To learn, it’s critical that you put aside your ego and to admit that you don’t know it all, that you need help, that you have much to learn no matter how much success you’ve enjoyed. As the Greek philosopher Epictetus said, “It is impossible to learn that which one thinks one already knows.”
Continuing to learn your craft, your trade, your profession, is crucial no matter where you’re at in your writing career. Because if you’re human, you can never “know” it all. You can never, ever reach your very best because you can always be better. And you can’t grow and learn if you’re too self-assured, too arrogant or too fearful to admit your weaknesses and to ask questions.
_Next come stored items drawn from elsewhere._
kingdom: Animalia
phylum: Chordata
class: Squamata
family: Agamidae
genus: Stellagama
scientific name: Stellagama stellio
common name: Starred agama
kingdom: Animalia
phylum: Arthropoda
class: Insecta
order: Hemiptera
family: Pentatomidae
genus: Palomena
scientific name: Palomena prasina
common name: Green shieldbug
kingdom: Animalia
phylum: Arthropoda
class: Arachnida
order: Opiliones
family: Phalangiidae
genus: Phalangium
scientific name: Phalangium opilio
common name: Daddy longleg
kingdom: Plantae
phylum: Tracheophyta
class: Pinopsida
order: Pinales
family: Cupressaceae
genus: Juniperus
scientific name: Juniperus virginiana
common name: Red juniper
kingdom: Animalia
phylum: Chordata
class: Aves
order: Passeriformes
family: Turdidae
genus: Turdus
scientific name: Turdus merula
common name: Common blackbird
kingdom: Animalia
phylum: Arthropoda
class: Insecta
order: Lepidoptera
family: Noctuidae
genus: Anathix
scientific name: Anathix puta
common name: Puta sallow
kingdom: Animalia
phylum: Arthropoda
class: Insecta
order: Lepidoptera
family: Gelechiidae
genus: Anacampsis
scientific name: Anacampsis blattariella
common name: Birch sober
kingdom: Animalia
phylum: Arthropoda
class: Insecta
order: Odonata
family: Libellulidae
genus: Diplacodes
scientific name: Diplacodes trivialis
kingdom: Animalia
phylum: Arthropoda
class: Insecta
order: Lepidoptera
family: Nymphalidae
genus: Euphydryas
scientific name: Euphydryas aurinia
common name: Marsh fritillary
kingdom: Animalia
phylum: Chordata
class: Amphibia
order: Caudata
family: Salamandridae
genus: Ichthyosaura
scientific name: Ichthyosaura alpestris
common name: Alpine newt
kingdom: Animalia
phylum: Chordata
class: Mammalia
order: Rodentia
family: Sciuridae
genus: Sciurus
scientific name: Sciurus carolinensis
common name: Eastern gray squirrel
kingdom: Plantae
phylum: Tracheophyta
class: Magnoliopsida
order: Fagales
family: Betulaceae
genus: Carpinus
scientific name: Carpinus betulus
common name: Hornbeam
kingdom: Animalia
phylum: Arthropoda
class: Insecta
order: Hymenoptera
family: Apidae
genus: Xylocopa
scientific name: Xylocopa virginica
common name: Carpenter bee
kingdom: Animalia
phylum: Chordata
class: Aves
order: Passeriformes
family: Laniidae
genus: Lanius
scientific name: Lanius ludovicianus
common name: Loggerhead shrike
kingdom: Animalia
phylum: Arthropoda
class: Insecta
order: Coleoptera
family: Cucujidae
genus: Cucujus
As writers, we must learn to accept feedback, even when it’s not glowing feedback. Especially when it’s not glowing feedback, because that’s how we learn. Ego and fear will be defensive and not accept feedback and will not want to learn. Ego and fear will say, “You’re already great, so it must be everyone else’s fault if you’re not successful.”
We all want to be good at the things we love to do. And let’s face it, who doesn’t want the accolades and affirmation and adulation of being a successful writer? But first, we must learn the fine art of humility. Which means we must forever be willing to be students.
Writers, remind yourself that you’ve not reached the pinnacle and never truly will (because there’s no such thing), but you’re better today than you were yesterday and yesterday you were better than you were the day before that and tomorrow you will be better than you are now. Each day, you’re growing and learning and improving. And at the end of the day, that’s really all we can do.